As Twitter’s gaming community navigates uncertainty, other platforms stand to benefit
As the situation at Twitter grows increasingly chaotic, gamers aren’t exactly jumping ship from the social media platform — but many fear that its collapse could irreversibly damage the online gaming community. To hedge their bets, both gaming creators and rank-and-file gamers are spending more time and resources on alternative platforms such as Discord, Instagram and YouTube.
Twitter has been mired in controversy since late October, when Elon Musk acquired the company and immediately laid off half of its workforce, telling staffers that bankruptcy was not out of the question.
The social network’s gaming staff were not exempt from the layoffs; although head of gaming content partnerships Rishi Chadha survived the cuts, many of his staff did not.
“The @TwitterGaming handle no longer has life anymore; there’s no one running it,” said industry insider Rod Breslau. “[Musk has] gotten rid of much of the team over there, and it really is not good for our industry, the way that things are going now.”
The bottom line: Twitter’s fate is unclear, and gaming creators have already started actively promoting their presences on alternative channels in preparation for Twitter’s complete meltdown.
“A lot of gamers and gaming figureheads are starting to understand that Twitter is not going to be around forever, especially in the state that it was a year ago,” said Justin Cohen, a top Super Smash Bros. player and a leader of New York City’s Discord community for the game. “So they want to be posting to different, diversified platforms.”
This isn’t as much a case of gamers downloading Discord for the first time — the overwhelming majority were already on the platform — as of gamers and gaming creators consciously laying the groundwork for it to supplant Twitter as their primary community platform. Between Oct. 27 and Nov. 14, Discord’s mobile app was installed approximately 4.8 million times, only a two percent increase from the 4.7 million installs it saw between Oct. 9 and 26, according to data provided by Sensor Tower.
“Discord is purely there as a communal gathering space, which is directly competing with one of the two main features of Twitter,” said Gappy, a Twitch streamer who requested anonymity to avoid jeopardizing potential brand partnerships. “So, if you can’t use Twitter anymore, you might as well use Discord for the entire community management part, as a creator.”

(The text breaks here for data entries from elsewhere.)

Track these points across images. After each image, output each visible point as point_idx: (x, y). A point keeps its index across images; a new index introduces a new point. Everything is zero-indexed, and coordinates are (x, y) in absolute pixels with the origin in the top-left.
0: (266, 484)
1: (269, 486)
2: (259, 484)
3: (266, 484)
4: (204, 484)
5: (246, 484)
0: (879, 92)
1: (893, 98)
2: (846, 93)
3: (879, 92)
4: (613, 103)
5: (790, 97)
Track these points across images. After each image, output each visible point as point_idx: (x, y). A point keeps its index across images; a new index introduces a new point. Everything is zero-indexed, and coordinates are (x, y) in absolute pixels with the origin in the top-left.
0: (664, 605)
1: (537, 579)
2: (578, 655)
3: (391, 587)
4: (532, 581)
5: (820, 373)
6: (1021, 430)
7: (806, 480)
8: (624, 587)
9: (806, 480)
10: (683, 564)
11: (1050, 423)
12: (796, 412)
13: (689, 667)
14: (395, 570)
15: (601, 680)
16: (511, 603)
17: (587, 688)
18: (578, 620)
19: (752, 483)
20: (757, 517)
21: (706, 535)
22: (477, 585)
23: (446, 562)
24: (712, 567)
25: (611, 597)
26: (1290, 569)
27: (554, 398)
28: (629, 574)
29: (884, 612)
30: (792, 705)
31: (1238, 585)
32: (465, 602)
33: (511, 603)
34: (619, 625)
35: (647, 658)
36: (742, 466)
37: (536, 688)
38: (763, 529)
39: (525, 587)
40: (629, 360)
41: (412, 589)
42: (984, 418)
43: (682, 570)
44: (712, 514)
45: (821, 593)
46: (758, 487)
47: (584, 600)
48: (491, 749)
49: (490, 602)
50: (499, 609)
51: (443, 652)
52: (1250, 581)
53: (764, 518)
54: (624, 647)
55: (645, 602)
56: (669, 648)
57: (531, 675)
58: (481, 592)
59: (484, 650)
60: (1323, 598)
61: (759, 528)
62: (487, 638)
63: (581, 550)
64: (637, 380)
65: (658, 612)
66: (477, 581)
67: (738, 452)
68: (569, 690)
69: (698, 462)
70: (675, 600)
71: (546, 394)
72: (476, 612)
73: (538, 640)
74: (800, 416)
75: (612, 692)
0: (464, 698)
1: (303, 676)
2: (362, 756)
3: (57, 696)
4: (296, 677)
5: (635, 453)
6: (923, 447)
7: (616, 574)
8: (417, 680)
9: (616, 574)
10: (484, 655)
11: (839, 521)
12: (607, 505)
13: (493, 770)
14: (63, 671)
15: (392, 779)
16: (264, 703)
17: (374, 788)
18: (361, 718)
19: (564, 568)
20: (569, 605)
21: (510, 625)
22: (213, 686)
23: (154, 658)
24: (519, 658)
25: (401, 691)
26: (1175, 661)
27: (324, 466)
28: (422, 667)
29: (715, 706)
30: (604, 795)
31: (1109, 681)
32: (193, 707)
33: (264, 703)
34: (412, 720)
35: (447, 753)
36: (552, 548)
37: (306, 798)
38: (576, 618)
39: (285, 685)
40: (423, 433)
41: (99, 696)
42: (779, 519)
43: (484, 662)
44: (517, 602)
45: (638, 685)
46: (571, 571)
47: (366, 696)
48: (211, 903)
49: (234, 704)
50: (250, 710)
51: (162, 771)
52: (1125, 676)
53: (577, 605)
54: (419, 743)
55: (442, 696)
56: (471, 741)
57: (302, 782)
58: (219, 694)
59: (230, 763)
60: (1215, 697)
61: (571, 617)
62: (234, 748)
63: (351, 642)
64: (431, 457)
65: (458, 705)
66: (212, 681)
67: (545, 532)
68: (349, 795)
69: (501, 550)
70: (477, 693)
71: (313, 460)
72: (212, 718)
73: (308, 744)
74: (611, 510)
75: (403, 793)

Streamers are also now feeling increased economic pressure on Twitter, he added, due to the impending need to purchase a Twitter Blue subscription to prevent their posts from being deprioritized.
As gamers and gaming creators look elsewhere to build their communities, Twitter risks losing the attention and advertising dollars of brands trying to reach gamers.
Ad spend on Twitter by gaming companies saw a month-over-month decrease of $131,200 between the first half of October and the first half of November, according to data provided by Sensor Tower, as advertisers across sectors pulled away from the platform, citing its “high risks.”
“If the brands start moving their announcements to different platforms, and migrating somewhere else, to a more trusted sort of space, that’s probably the death knell for Twitter as a default sort of marketing tool,” said Jason Chung, director of esports and gaming at New York University.
Ultimately, the most existential challenge the gaming community faces, with regard to Twitter’s potential collapse, is not the issue of creators posting less content, or of advertisers spending fewer dollars. It’s the fact that the narratives built around gaming and esports — the passion, the rivalries, the hype moments — have traditionally been created and disseminated more on Twitter than on any other social media channel. Without a central platform such as Twitter to bring together the many individuals and communities that make up the esports industry, viewership and engagement of esports could suffer across the board.
“If Twitter went away, I would fear for the participation levels of your average Joe in the Smash community, for people who are not actively entering tournaments, and who are not actively searching for matches,” said Rishi Malhotra, a top Smash competitor and the co-founder of Melee Online, a 22,000-member Discord channel for the game. “Because there are a lot of people that are really just interested in the narrative aspect of following Smash.”